More fund news follows:

*I failed to report news about Mexico yesterday after saying there would be something. Fibra Uno will host a further conference call about its new plans for employee compensation with more details. It is today at 2 pm and I am joining it. FBASF.

*Mongolia Growth Group issued 125,000 shares at C$2 per to new CEO Paul Byrne under the previously announced private placement of shares. By ABX standards, MNGGF or YAK is a piker.

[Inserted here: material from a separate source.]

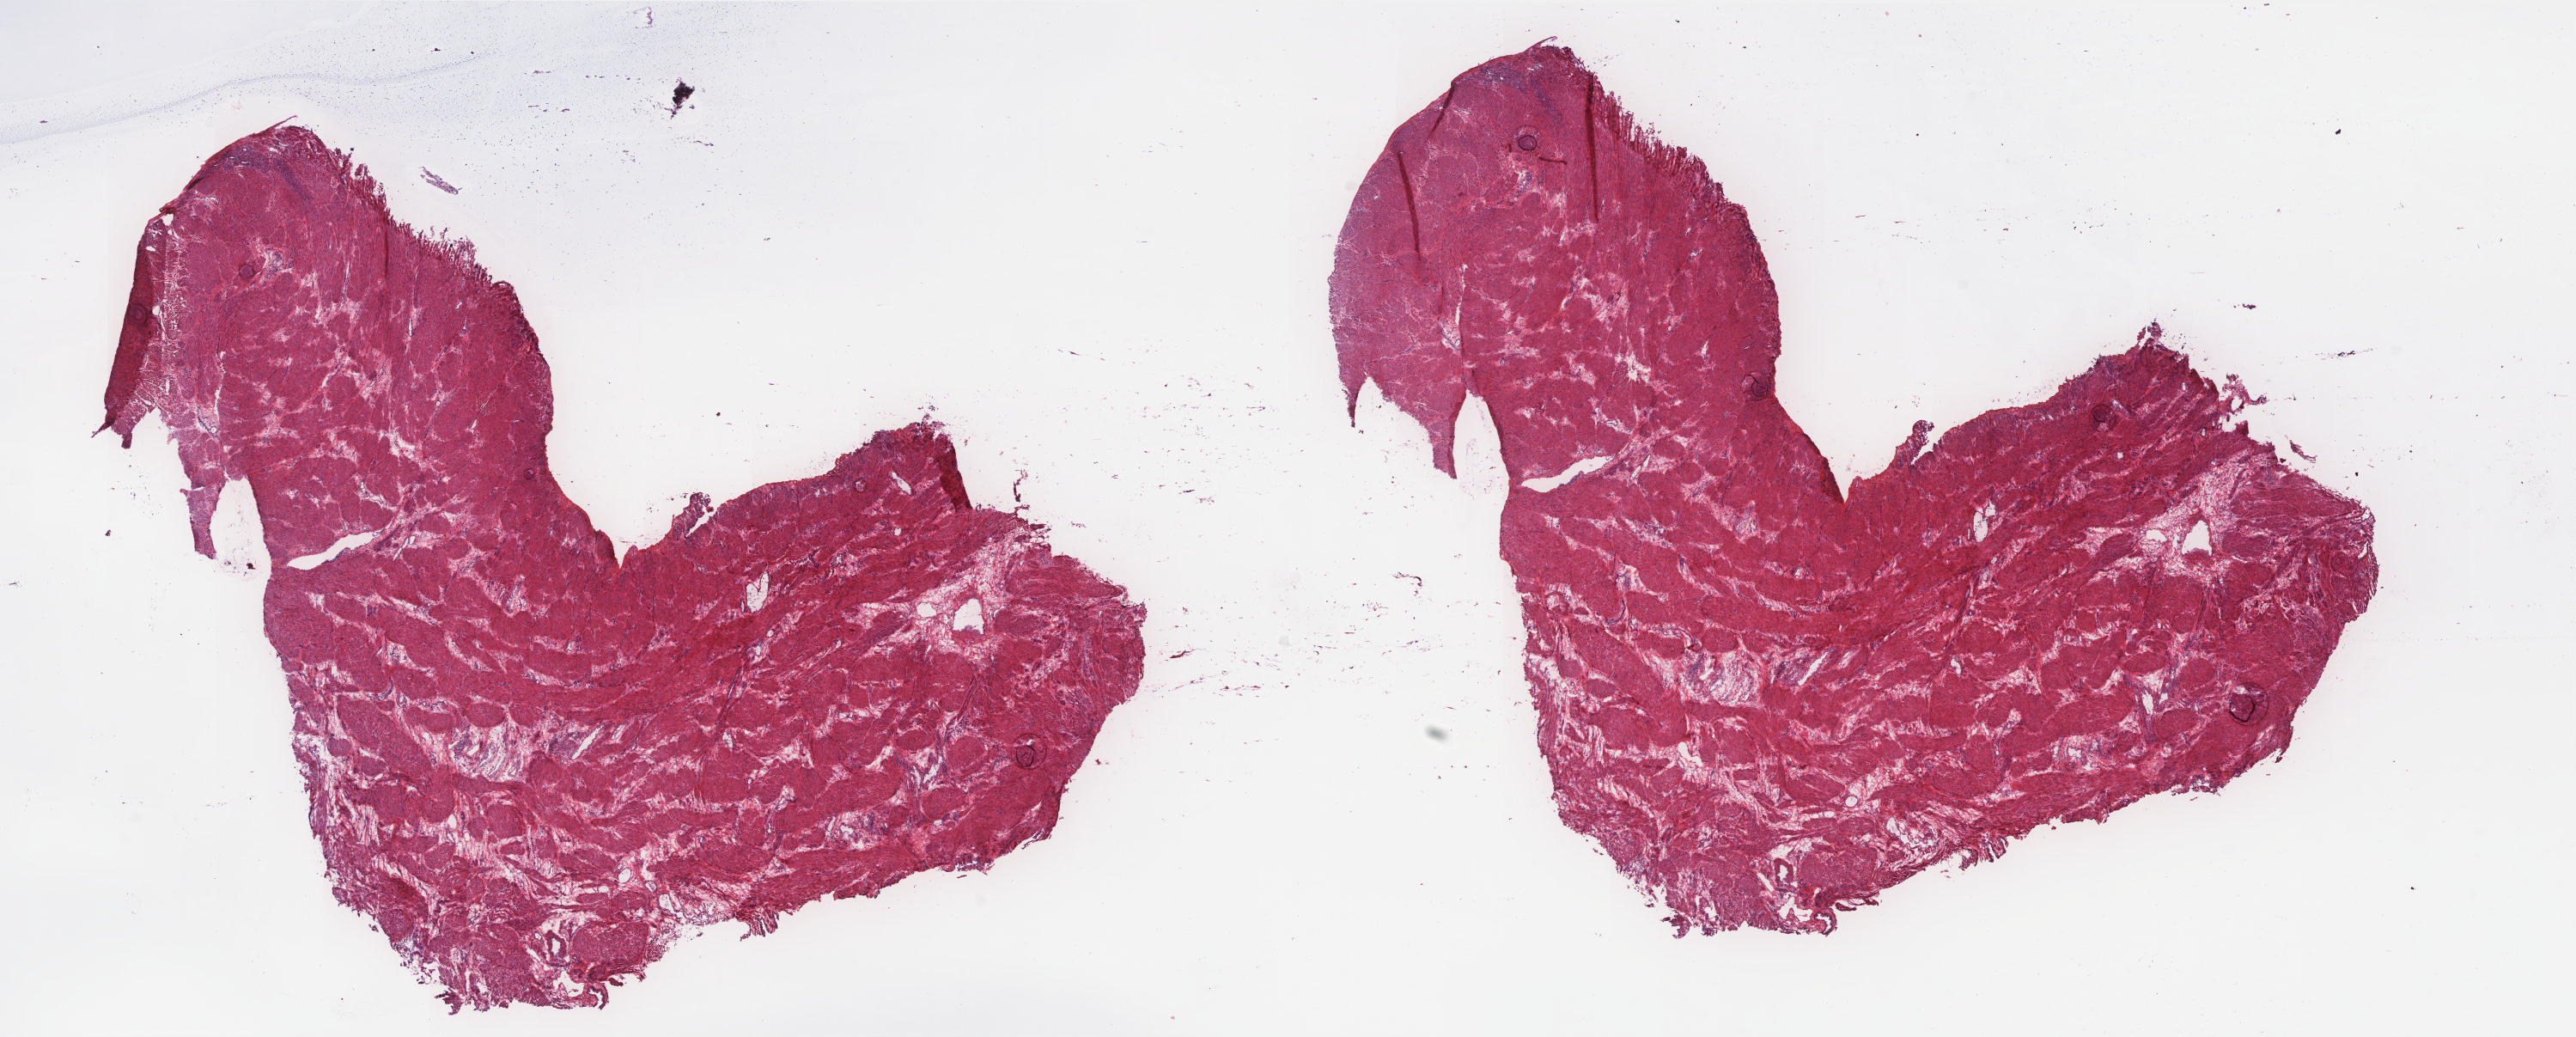
H&E whole-slide image, a low-resolution overview of the entire scanned area, about 24.0 x 9.6 mm (from a 20x scan), frozen section from the top of the tissue portion, uterus, solid tissue normal (non-tumour tissue) sample. Patient: female, age at initial diagnosis 60 years. Slide review estimates, as recorded: tumour cells 0%, normal cells 100%. Infiltration values recorded for this section: lymphocyte infiltration 5%, monocyte infiltration 0%, neutrophil infiltration 0%.
This section: solid tissue normal (non-tumour) sample from the same patient. Patient diagnosis: Endometrioid adenocarcinoma, NOS (endometrium).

*Eaton Vance Tax Managed Global Diversified Equity Income Fund (phew, EXG) distributed yesteday to shareholders .0813 cents/sh all of which was net investment income. This monthly payment does not necessarily indicate that future payments will come from the same sources.

*Aberdeen Global Income Fund, FCO, paid 7 cents/sh in dividends yesterday of which 96% was net investment income and rest return of capital which is not taxed.

*Aberdeen Asia Pacific Income Fund, FAX, paid 14 cents in monthly dividends yesterday of which 63% was net investment income and the rest ROC.